To get in the mood to bestow upon my dear reader a sense of a level beyond this perception, I’ve just returned from the garage where I bitch-slapped myself till I drained all the superfluity from my pen. Of course now I’ve got nothing to say but the foul raw boned aphorisms so common to Psalm 3:17 where Pontius Pilate discovers the importance of prostate massage, but dare not tell his wife for fear she’ll know he got the idea from Mary Magdalene. Wow. And you think you’ve got secrets. 

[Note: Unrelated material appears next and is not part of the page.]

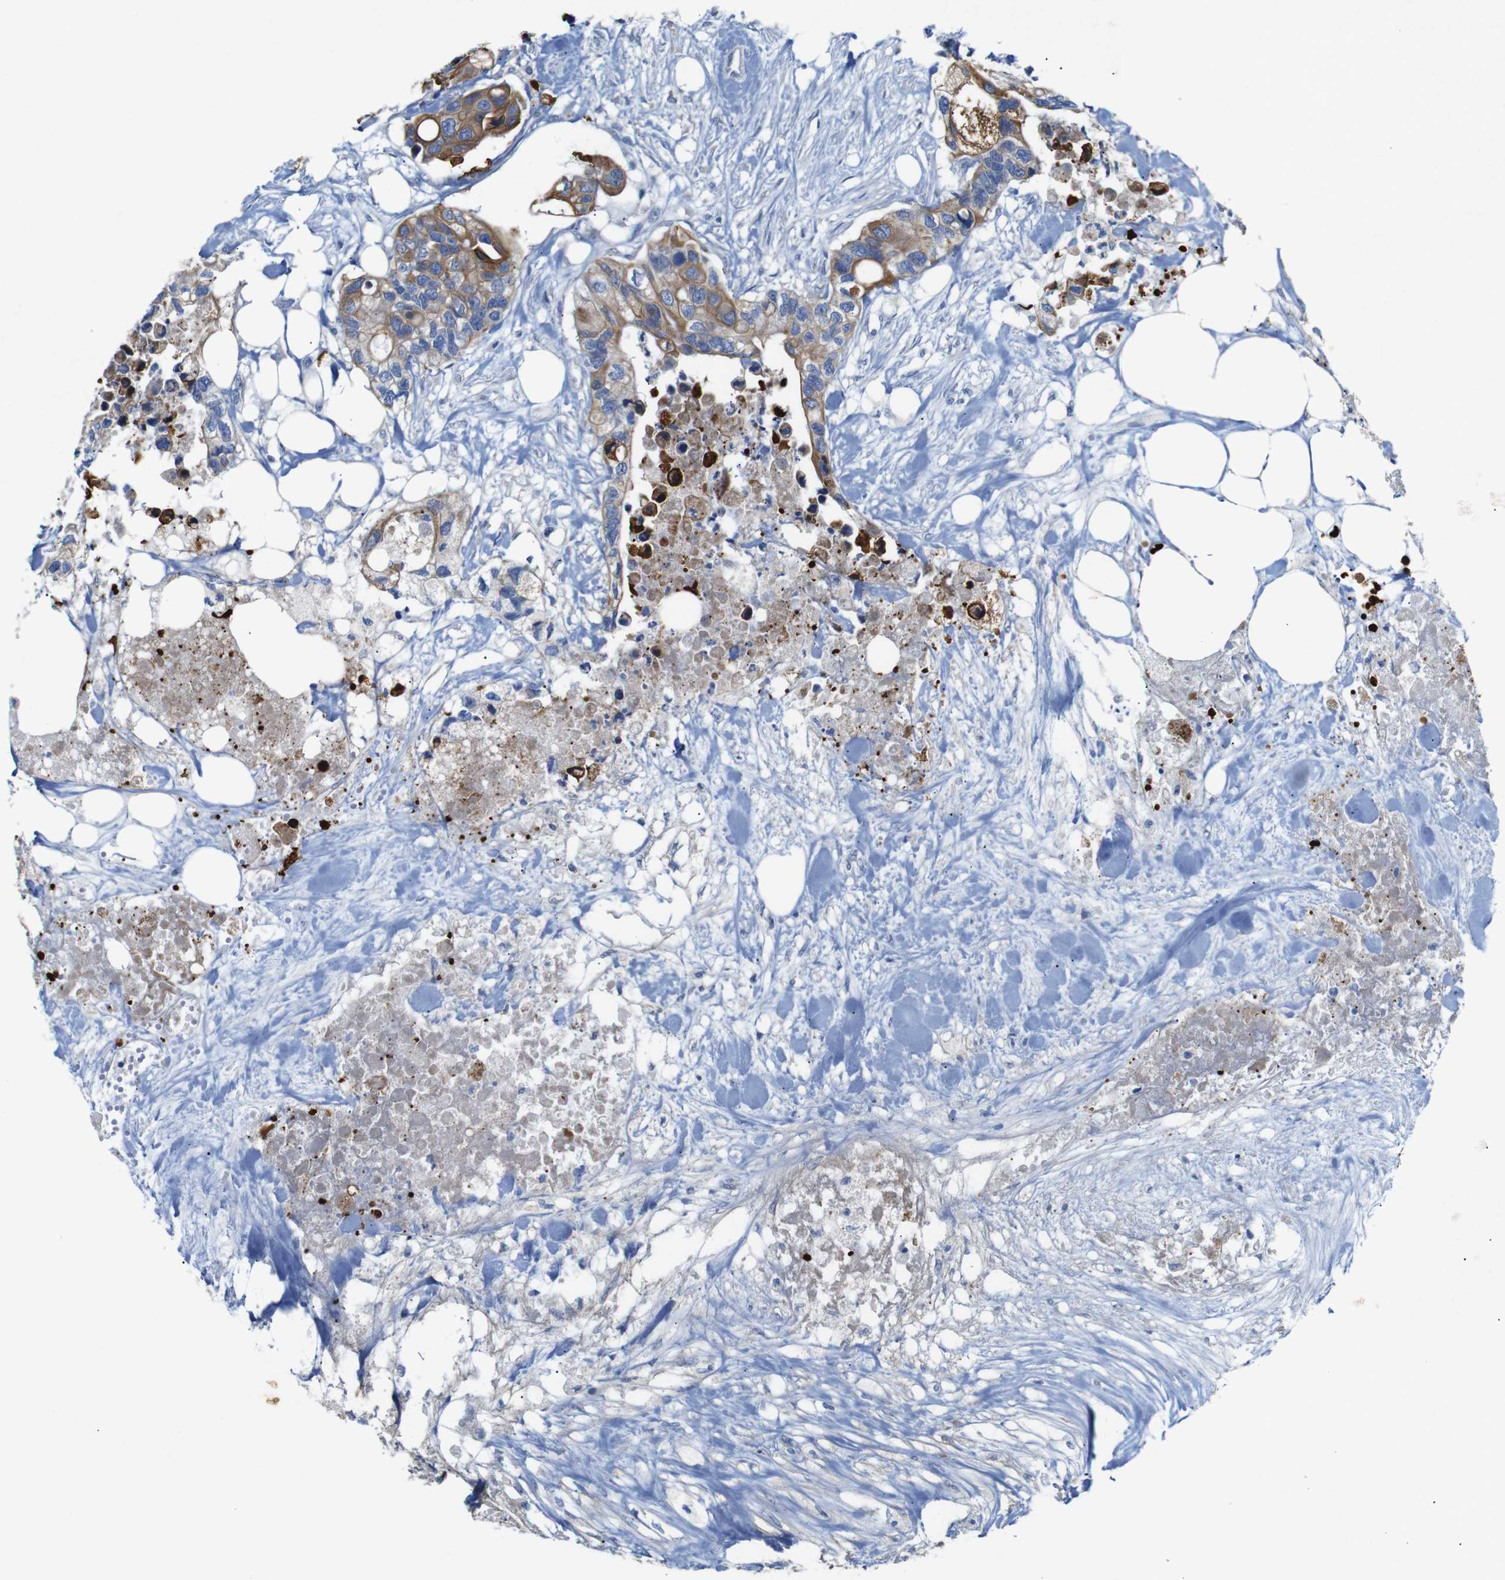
{"staining": {"intensity": "moderate", "quantity": ">75%", "location": "cytoplasmic/membranous"}, "tissue": "colorectal cancer", "cell_type": "Tumor cells", "image_type": "cancer", "snomed": [{"axis": "morphology", "description": "Adenocarcinoma, NOS"}, {"axis": "topography", "description": "Colon"}], "caption": "About >75% of tumor cells in colorectal adenocarcinoma exhibit moderate cytoplasmic/membranous protein positivity as visualized by brown immunohistochemical staining.", "gene": "ALOX15", "patient": {"sex": "female", "age": 57}}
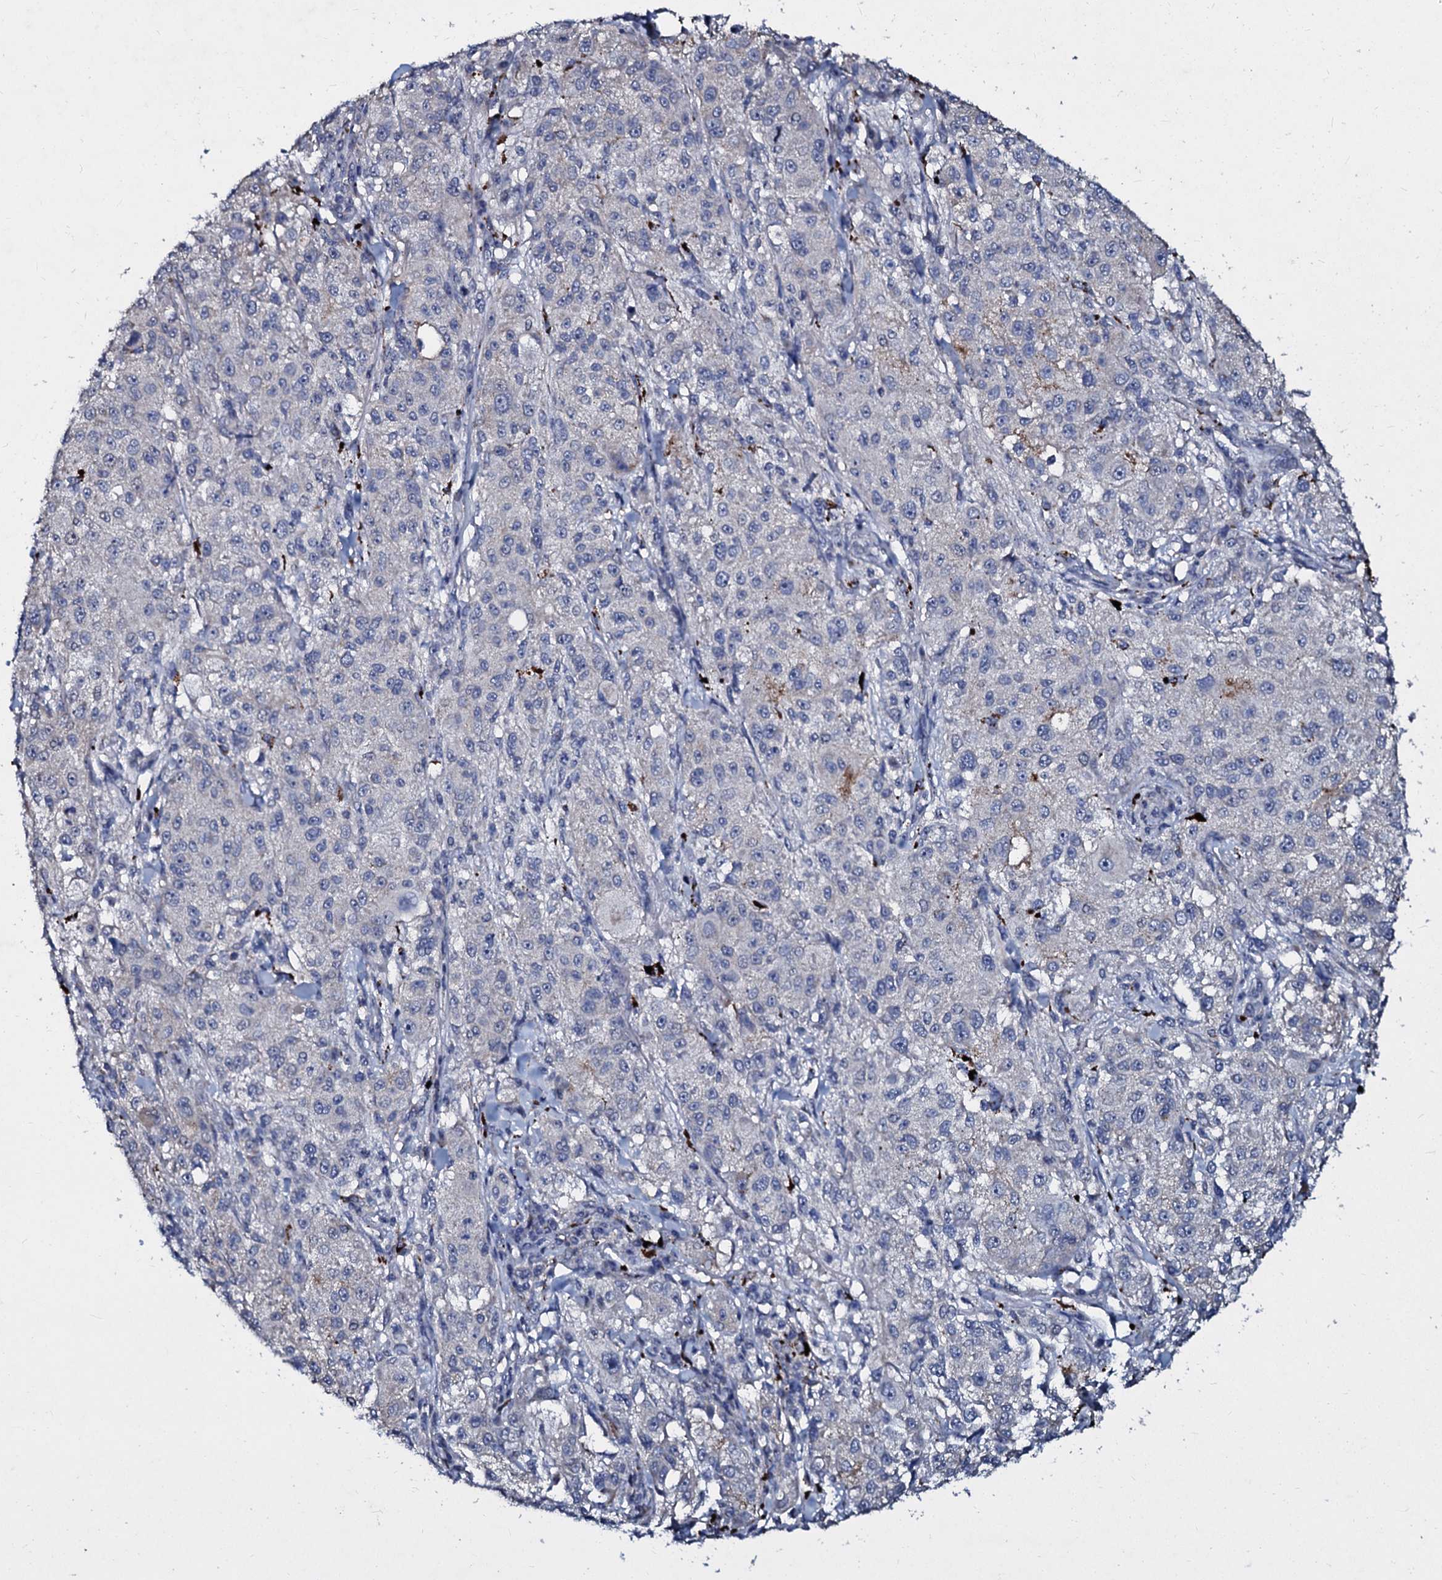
{"staining": {"intensity": "negative", "quantity": "none", "location": "none"}, "tissue": "melanoma", "cell_type": "Tumor cells", "image_type": "cancer", "snomed": [{"axis": "morphology", "description": "Necrosis, NOS"}, {"axis": "morphology", "description": "Malignant melanoma, NOS"}, {"axis": "topography", "description": "Skin"}], "caption": "This image is of malignant melanoma stained with IHC to label a protein in brown with the nuclei are counter-stained blue. There is no staining in tumor cells.", "gene": "SLC37A4", "patient": {"sex": "female", "age": 87}}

Time for Some Clean, Crisp Prose

It will be shortly. But for now why not enjoy some byzantine gobbledygook? To wit: I used to think I had a unique destiny reserved only for me. A destiny indepedent of marital aids and Silly Putty. Now I know better. Additionally, having promised never to use the word suzerainty in an essay, I don’t know if I can any longer trust myself. I certainly can’t trust Levi Strauss. There are a bewildering array of Levi Jeans styles and fits – 501 Button Fly, 520s, 420 Tokers, Boot Fit, Homo Cut, Tall and Skinny, Rude and Hairy, Relaxed and Flatulent. Help!

Furthermore and completely tangential to my argument for the greater availability of early bird dinners, whenever I see a pair of sneakers suspended so forlornly over a utility wire, I always wonder the same thing – why did it take so damn long to put wheels on luggage? Also, I have a mole that has changed into an ATM machine. As soon as it stops dispensing money I’ll see a dermatologist. And finally to my narcissistic overlord who has perpetuated the myth of hyper individualism and personal sovereignty I say a little less me and a little more you are the keys to the kingdom. Of course when I zealously explain all this to my chorale group, they say I’m just preaching to the choir.

As I reflect on my journey thus far, I realize I was wrong about me and Miss Casey was right. Everything I needed to learn she taught me in Kindergarten when she attested: “Our God is silent. Now if only I could get the rest of you to shut up.”